§ Task instructions: Gather every line below that contains the string "Band". Case counts.

§ Given records:
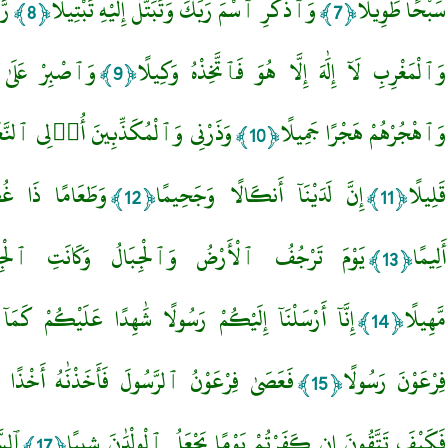
سَبْحًا طَوِيلًا
وَٱذْكُرِ ٱسْمَ رَبِّكَ وَتَبَتَّلْ إِلَيْهِ تَبْتِيلًا
رّ
﴿8﴾
﴿7﴾
وَٱلْمَغْرِبِ لَآ إِلَٰهَ إِلَّا هُوَ فَٱتَّخِذْهُ وَكِيلًا
وَٱصْبِرْ عَلَىٰ 
﴿9﴾
وَٱهْجُرْهُمْ هَجْرًا جَمِيلًا
وَذَرْنِى وَٱلْمُكَذِّبِينَ أُو۟لِى ٱلنَّعْمَ
﴿10﴾
قَلِيلًا
إِنَّ لَدَيْنَآ أَنكَالًا وَجَحِيمًا
وَطَعَامًا ذَا غُصّ
﴿12﴾
﴿11﴾
أَلِيمًا
يَوْمَ تَرْجُفُ ٱلْأَرْضُ وَٱلْجِبَالُ وَكَانَتِ ٱلْجِب
﴿13﴾
مَّهِيلًا
إِنَّآ أَرْسَلْنَآ إِلَيْكُمْ رَسُولًا شَٰهِدًا عَلَيْكُمْ كَمَآ أَ
﴿14﴾
فِرْعَوْنَ رَسُولًا
فَعَصَىٰ فِرْعَوْنُ ٱلرَّسُولَ فَأَخَذْنَٰهُ أَخْذًا و
﴿15﴾
فَكَيْفَ تَتَّقُونَ إِن كَفَرْتُمْ يَوْمًا يَجْعَلُ ٱلْوِلْدَٰنَ شِيبًا
ٱلسّ
﴿17﴾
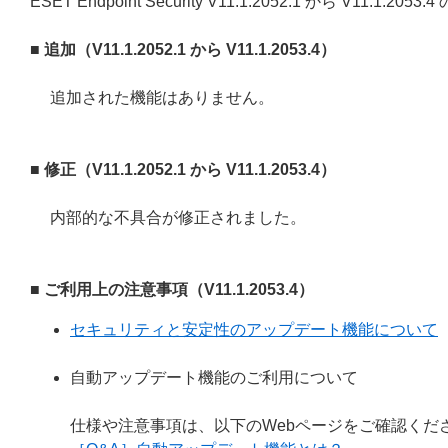
ESET Endpoint Security V11.1.2052.1 から V11.1
■ 追加（V11.1.2052.1 から V11.1.2053.4）
追加された機能はありません。
■ 修正（V11.1.2052.1 から V11.1.2053.4）
内部的な不具合が修正されました。
■ ご利用上の注意事項（V11.1.2053.4）
セキュリティと安定性のアップデート機能について
自動アップデート機能のご利用について
仕様や注意事項は、以下のWebページをご確認くだ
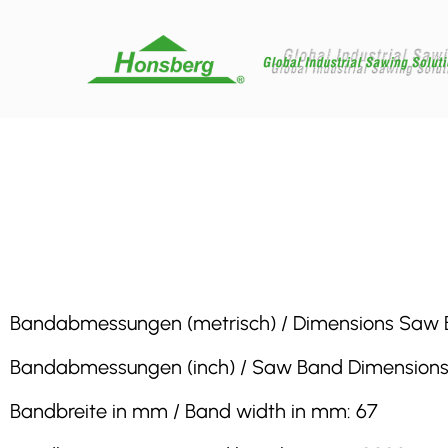
Bandabmessungen (metrisch) / Dimensions Saw Band
Bandabmessungen (inch) / Saw Band Dimensions (in
Bandbreite in mm / Band width in mm: 67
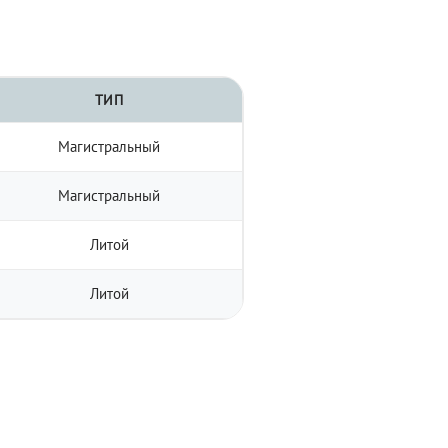
ТИП
Магистральный
Магистральный
Литой
Литой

§ Exercise response:
Bandabmessungen (metrisch) / Dimensions Saw Band
Bandabmessungen (inch) / Saw Band Dimensions (in
Bandbreite in mm / Band width in mm: 67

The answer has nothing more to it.